Her face fades away, replaced by a Vietnamese landscape, bombs shaking the distant sky. This is a country that others went to war for, each for their own motives. The woman, the land. The struggle for both. The Vietnam War, jammed uncomfortably into an allegorical love story.

"The Quiet American" puts Graham Greene's novel, written prophetically before U.S. involvement in the war, on the big screen. It's yet another film bearing Greene's name, following the trajectory of "The Third Man" and "The End of the Affair," that puts two men at odds in a battle to win the heart of one very pretty lady. It's a tried-and-true plot line that is putty in Greene's capable hands, though the film versions have a distinct disadvantage since they must give a face to a woman who, in a novel, can be as supernaturally beautiful and mysterious as a reader's imagination allows.

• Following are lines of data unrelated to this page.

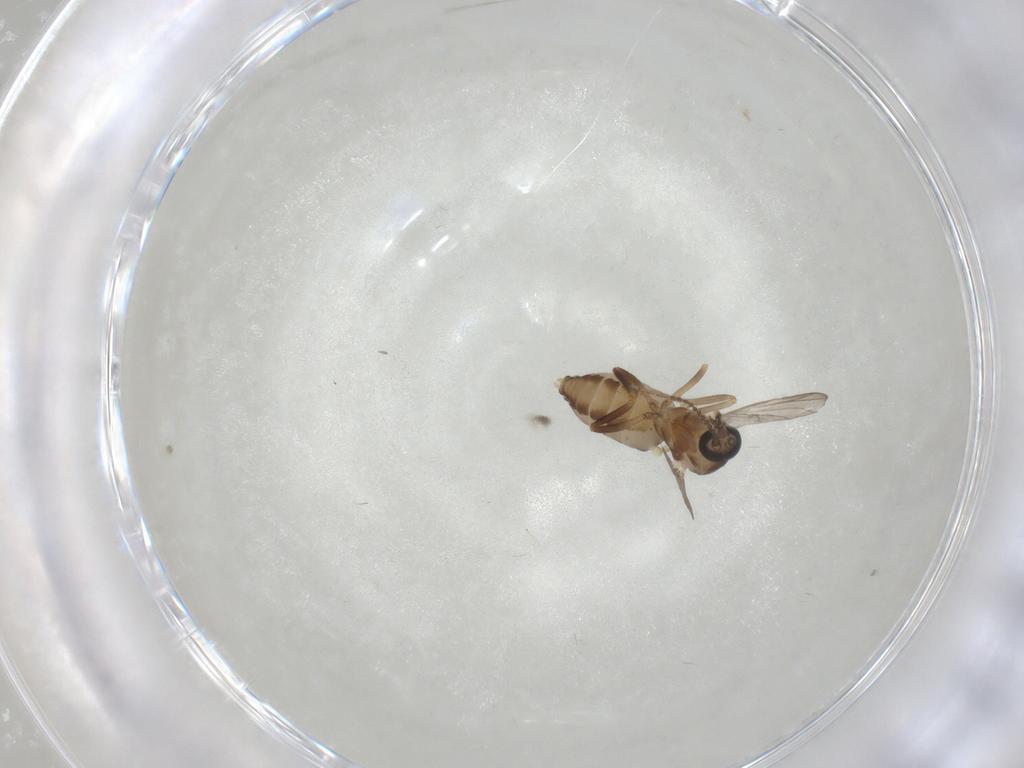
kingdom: Animalia
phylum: Arthropoda
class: Insecta
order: Diptera
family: Ceratopogonidae
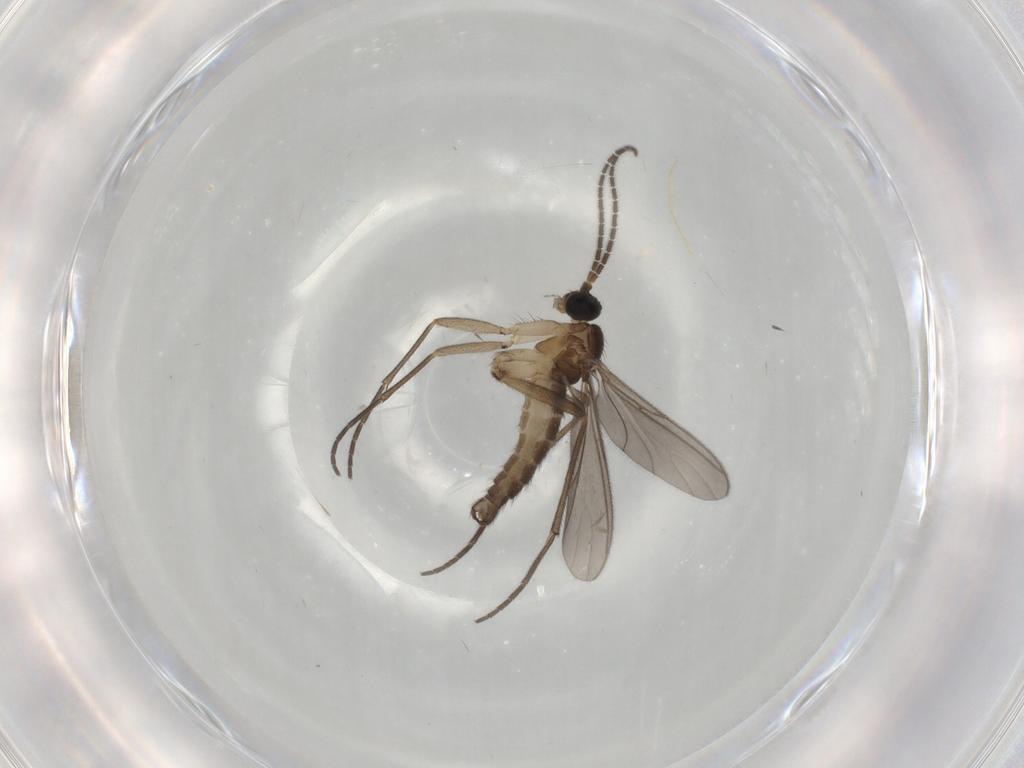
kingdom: Animalia
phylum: Arthropoda
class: Insecta
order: Diptera
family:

"The Quiet American" would be more convincing if its tragic female projected either a strong personality or none at all. Although Do Thi Hai Yen plays the part as well as anyone could, the part itself is problematic. Phuong can't help seeming flimsy and halfhearted despite at all times being romanticized to the point of inducing nausea.

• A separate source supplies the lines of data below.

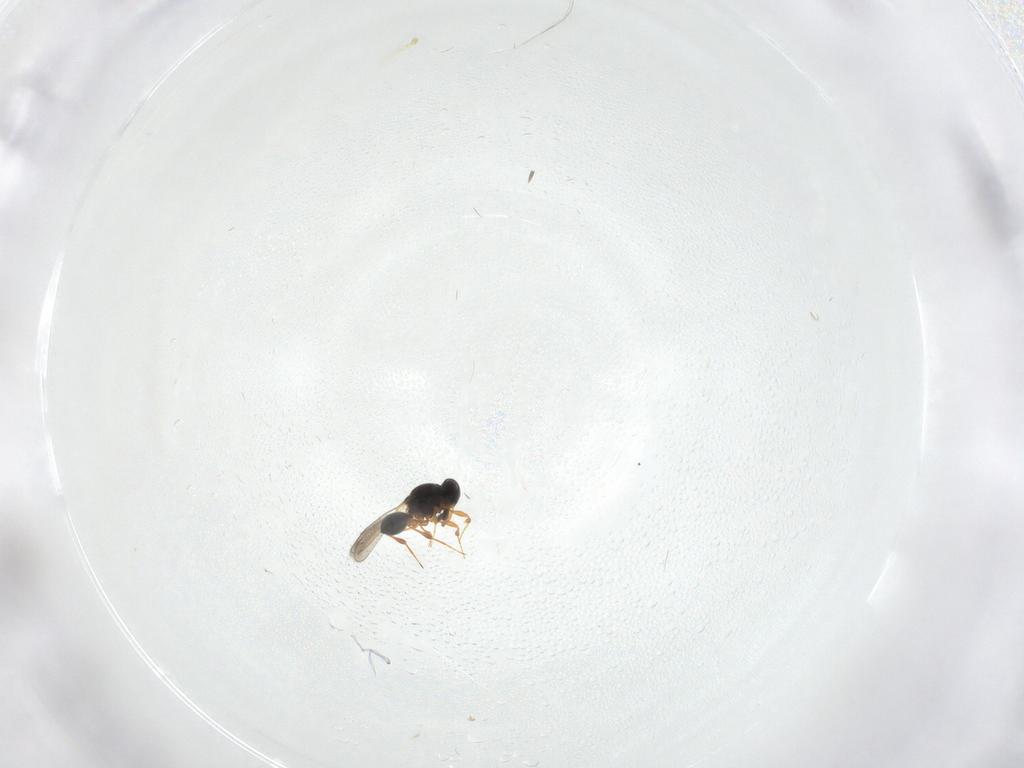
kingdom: Animalia
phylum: Arthropoda
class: Insecta
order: Hymenoptera
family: Platygastridae
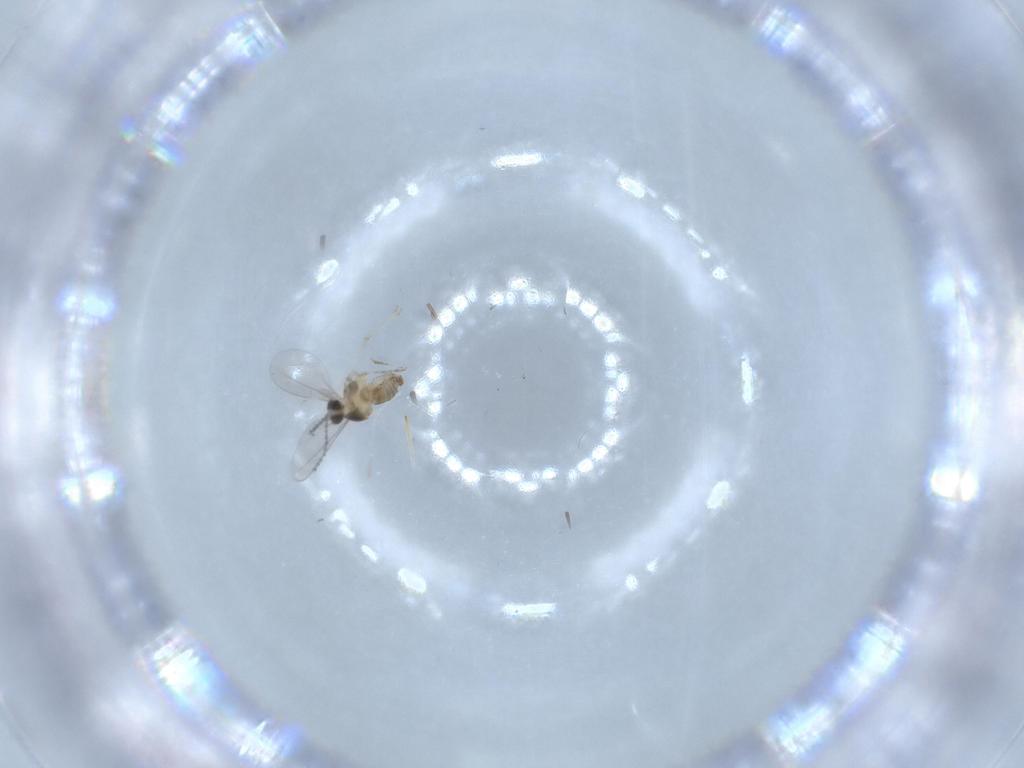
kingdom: Animalia
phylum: Arthropoda
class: Insecta
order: Diptera
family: Cecidomyiidae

And although the transparent allegory tries to give the love story weight, it never becomes easy to see aging Thomas Fowler (Michael Caine) with the young Phuong. Fowler, an internationally renowned foreign correspondent for the London Times, has reported from Saigon for a good while and desperately wants his wife to grant a divorce so that he can stay and save Phuong from her uncertain, though certainly wretched, future. Enter Alden Pyle (Brendan Fraser), a dashing young medical operative just arrived in Saigon, who runs into Fowler, recognizes his work and clings to him for insight and friendship. Soon Pyle meets Phuong and, like Fowler, falls for her immediately. This romantic drama is nestled comfortably in front of a troubling and suspenseful subplot, part mystery, part action/adventure, as Fowler investigates the newly self-appointed, volatile General Th?

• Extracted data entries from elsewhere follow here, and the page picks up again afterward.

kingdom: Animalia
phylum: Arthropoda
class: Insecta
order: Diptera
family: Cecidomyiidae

Despite the uneasiness which is unavoidably attached to the pairing of Do Thi Hai Yen and Michael Caine, "The Quiet American" manages to stay involving, largely due to excellent cinematography and the unpredictable subterfuge which soon commences within the narrative. Director Philip Noyce ("Patriot Games," "Rabbit-Proof Fence") secured a location in Vietnam for shooting most of the film and enlisted Hong Kong-based cinematography master Christopher Doyle to create thelook. Good choices, both. Dark and light contrasts are a constant throughout the film, with frequent shadows and hints of light creating a subdued, quiet visual motif. But with so much interesting landscape and activity going on, it seems wrong that the film uses so many close-up shots. Caine shows his worth, and it's clear he can write any emotion onto his face, so there's no need to spend time on every facial tick. Same goes for the other two main actors. Without argument, Do Thi Hai Yen is very pretty. This doesn't need to be proven from all angles. Fraser, in a departure from his generally knuckleheaded roles, stays stiff and macho as Pyle, but such a performance is called for by his role, that of a well-intentioned but thick-skulled and ignorant American.

"The Quiet American" is at its best when different viewpoints clash. Fowler and Pyle have several heated discussions about America's role in Vietnam, and Fowler, who prides himself on not taking sides, eventually must. These conflicts are what carry the film, driving it far away from "Pearl Harbor"-like propagandistic melodrama and reaching instead an intelligent, complex and undecided level of analysis. Such open-endedness is, admittedly, likely due to the 20 minutes missing from the American version, since distributors were (rightly) worried about stirring up anti-American sentiments in a time of war. But the montage of newspaper headlines at the film's end speaks for itself.